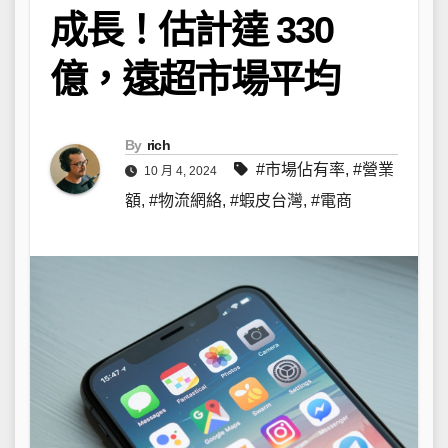
成長！估計達 330
億，遠超市場平均
By
rich
#市場佔有率
,
#營業
10 月 4, 2024
額
,
#物流網絡
,
#蝦皮台灣
,
#電商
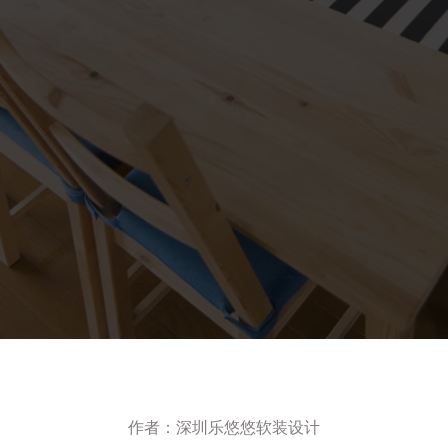
作者：深圳乐悠悠软装设计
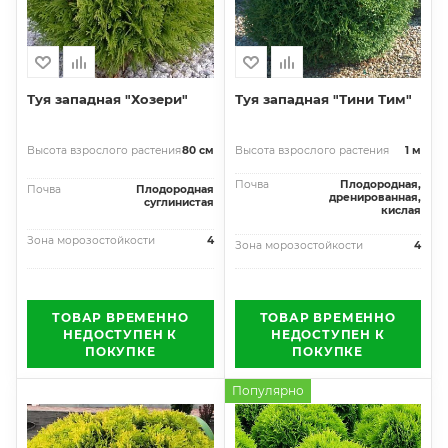
Туя западная "Хозери"
Туя западная "Тини Тим"
Высота взрослого растения
80 см
Высота взрослого растения
1 м
Почва
Плодородная,
Почва
Плодородная
дренированная,
суглинистая
кислая
Зона морозостойкости
4
Зона морозостойкости
4
ТОВАР ВРЕМЕННО
ТОВАР ВРЕМЕННО
НЕДОСТУПЕН К
НЕДОСТУПЕН К
ПОКУПКЕ
ПОКУПКЕ
Популярно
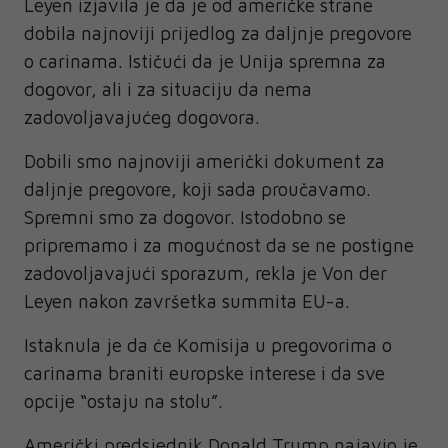
Leyen izjavila je da je od američke strane
dobila najnoviji prijedlog za daljnje pregovore
o carinama. Ističući da je Unija spremna za
dogovor, ali i za situaciju da nema
zadovoljavajućeg dogovora.
Dobili smo najnoviji američki dokument za
daljnje pregovore, koji sada proučavamo.
Spremni smo za dogovor. Istodobno se
pripremamo i za mogućnost da se ne postigne
zadovoljavajući sporazum, rekla je Von der
Leyen nakon završetka summita EU-a.
Istaknula je da će Komisija u pregovorima o
carinama braniti europske interese i da sve
opcije “ostaju na stolu”.
Američki predsjednik Donald Trump najavio je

YOUR GOAL | Would you copy all the material exactly, dropping the pictures?

EXERCISE RESULT |
成長！估計達 330
億，遠超市場平均
By
rich
#市場佔有率
,
#營業
10 月 4, 2024
額
,
#物流網絡
,
#蝦皮台灣
,
#電商
作者：深圳乐悠悠软装设计
Туя западная "Хозери"
Туя западная "Тини Тим"
Высота взрослого растения
80 см
Высота взрослого растения
1 м
Почва
Плодородная,
Почва
Плодородная
дренированная,
суглинистая
кислая
Зона морозостойкости
4
Зона морозостойкости
4
ТОВАР ВРЕМЕННО
ТОВАР ВРЕМЕННО
НЕДОСТУПЕН К
НЕДОСТУПЕН К
ПОКУПКЕ
ПОКУПКЕ
Популярно
Leyen izjavila je da je od američke strane
dobila najnoviji prijedlog za daljnje pregovore
o carinama. Ističući da je Unija spremna za
dogovor, ali i za situaciju da nema
zadovoljavajućeg dogovora.
Dobili smo najnoviji američki dokument za
daljnje pregovore, koji sada proučavamo.
Spremni smo za dogovor. Istodobno se
pripremamo i za mogućnost da se ne postigne
zadovoljavajući sporazum, rekla je Von der
Leyen nakon završetka summita EU-a.
Istaknula je da će Komisija u pregovorima o
carinama braniti europske interese i da sve
opcije “ostaju na stolu”.
Američki predsjednik Donald Trump najavio je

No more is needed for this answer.